Yerkes National Primate Research Center, Emory University, Atlanta, Georgia, USA.
Curr Opin HIV AIDS. 2012 Jan;7(1):71-8. doi: 10.1097/COH.0b013e32834dde01.
A key factor driving AIDS-associated immunopathogenesis is chronic immune activation. Simian immunodeficiency virus (SIV) infection of African natural host species leads to high viremia, but low immune activation and absence of disease. Considerable progress in our understanding of pathological immune activation has come from comparative studies of SIV infection in pathogenic Asian macaque species and natural hosts. The focus of this review is to highlight recent work on the natural host model using high-throughput genomics.
Several groups have independently conducted microarray gene expression profiling comparing in-vivo SIV infection in natural and non-natural hosts. A consistent finding between these studies is that both pathogenic SIV infection of macaques and nonpathogenic infections of natural hosts have strong induction of interferon-stimulated genes (ISGs) early on, but a key difference was that natural hosts down-modulated the interferon response rapidly after acute infection. The development of new genome-based resources for further study of the natural host model is discussed.
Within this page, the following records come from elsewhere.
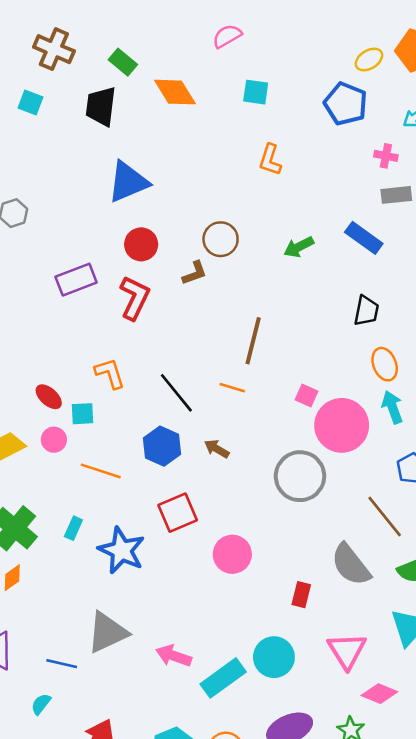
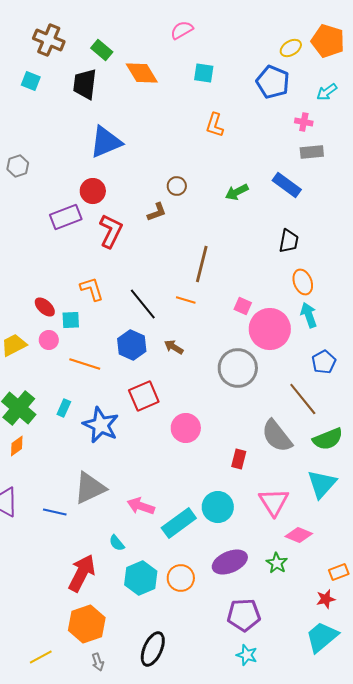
brown circle: (221, 239) -> (177, 186), size x0.7
red circle: (141, 244) -> (93, 191), moved
cyan semicircle: (41, 704) -> (117, 543), moved, turned -78

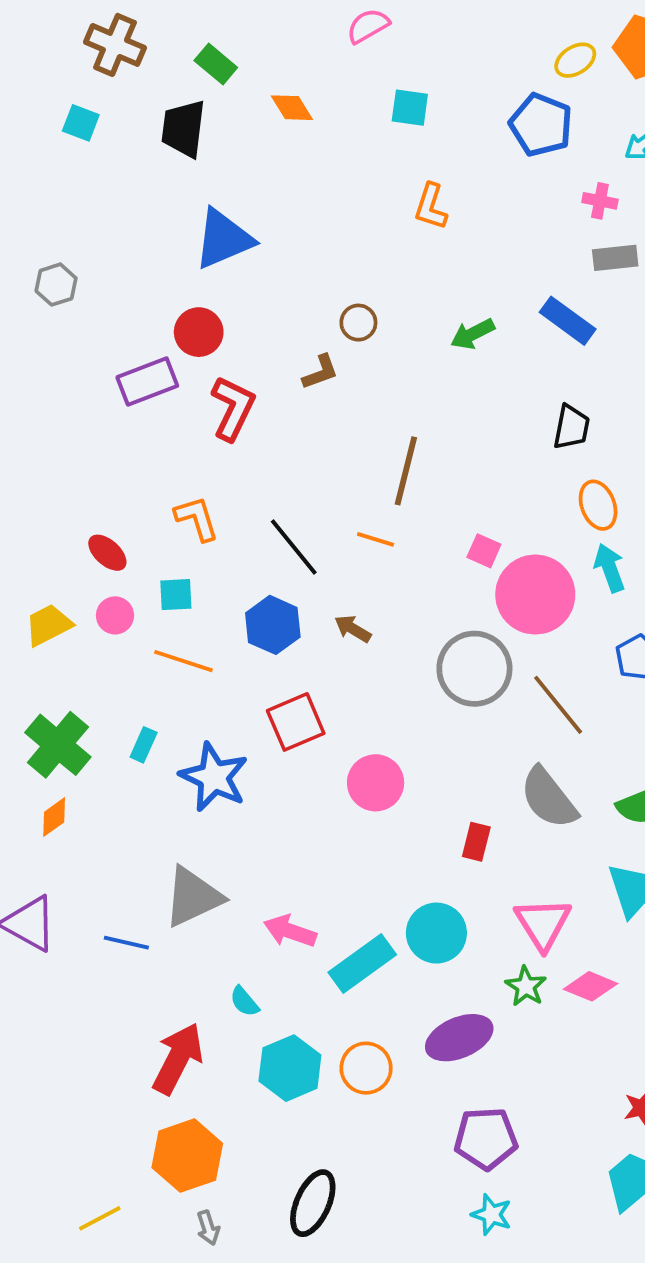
orange diamond: (142, 73) -> (292, 108), size x0.7
cyan square: (71, 320) -> (176, 595), moved
brown line: (303, 399) -> (558, 705), moved
green star: (277, 563) -> (526, 986), moved

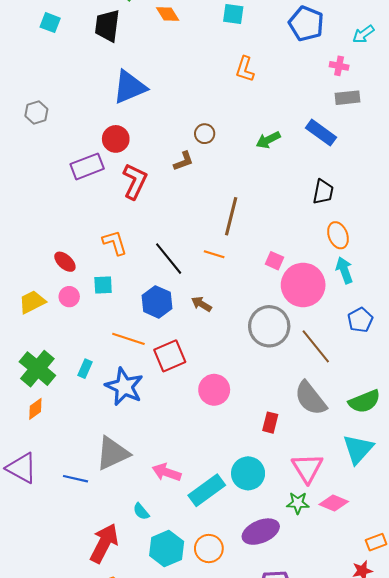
orange line: (183, 661) -> (128, 339), moved
green star: (526, 986) -> (298, 503), turned -30

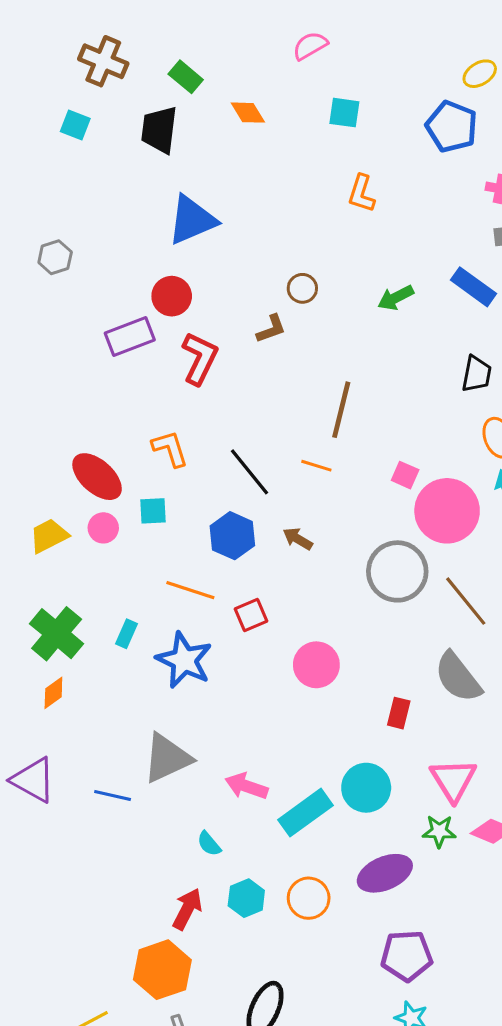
red ellipse: (65, 262) -> (97, 477), size x1.6
red square: (170, 356) -> (251, 615), size x0.7
red arrow: (104, 543) -> (187, 909), moved, size x0.7
cyan hexagon: (167, 549) -> (246, 898), size x0.7

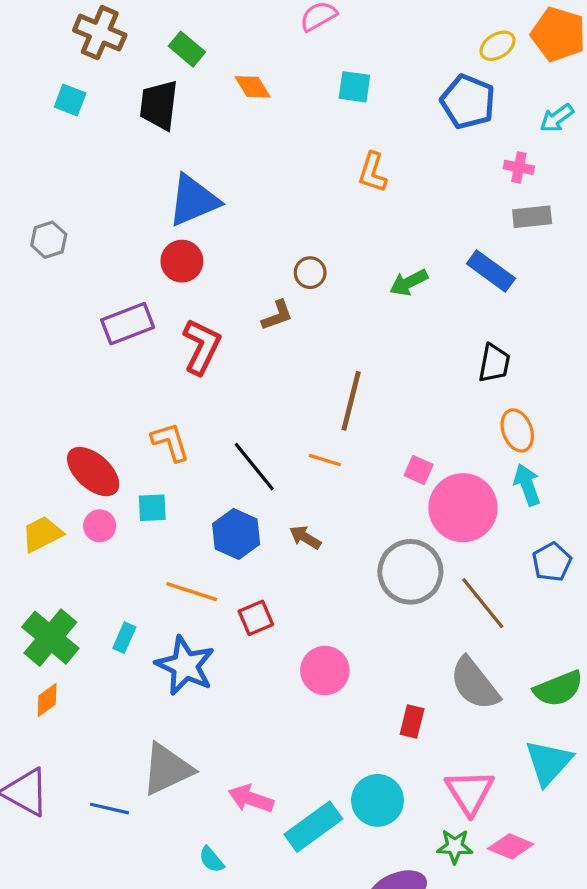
red circle: (172, 296) -> (182, 261), moved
Initial efforts using high-throughput biology to study SIV infection of natural hosts have effectively identified the ability of natural hosts to resolve interferon responses and immune activation. Further application of 'omic-based technologies coupled with integrative systems-based analysis should continue to yield progress.
导致艾滋病相关免疫发病机制的一个关键因素是慢性免疫激活。非洲自然宿主物种中的猴免疫缺陷病毒(SIV)感染会导致高病毒血症,但免疫激活水平低,且不会发病。我们对 SIV 感染致病性亚洲猕猴物种和自然宿主的病理免疫激活的理解有了相当大的进展。本综述的重点是强调使用高通量基因组学的自然宿主模型的最新研究。
几个小组独立进行了比较体内 SIV 在自然和非自然宿主中的感染的基因表达谱微阵列分析。这些研究之间的一个一致发现是,致病性猕猴 SIV 感染和自然宿主的非致病性感染都在早期强烈诱导干扰素刺激基因(ISGs),但一个关键区别是自然宿主在急性感染后迅速下调干扰素反应。讨论了用于进一步研究自然宿主模型的新基因组资源的发展。
使用高通量生物学研究自然宿主 SIV 感染的初步努力有效地确定了自然宿主能够解决干扰素反应和免疫激活的能力。进一步应用“组学”技术加上整合系统分析应该会继续取得进展。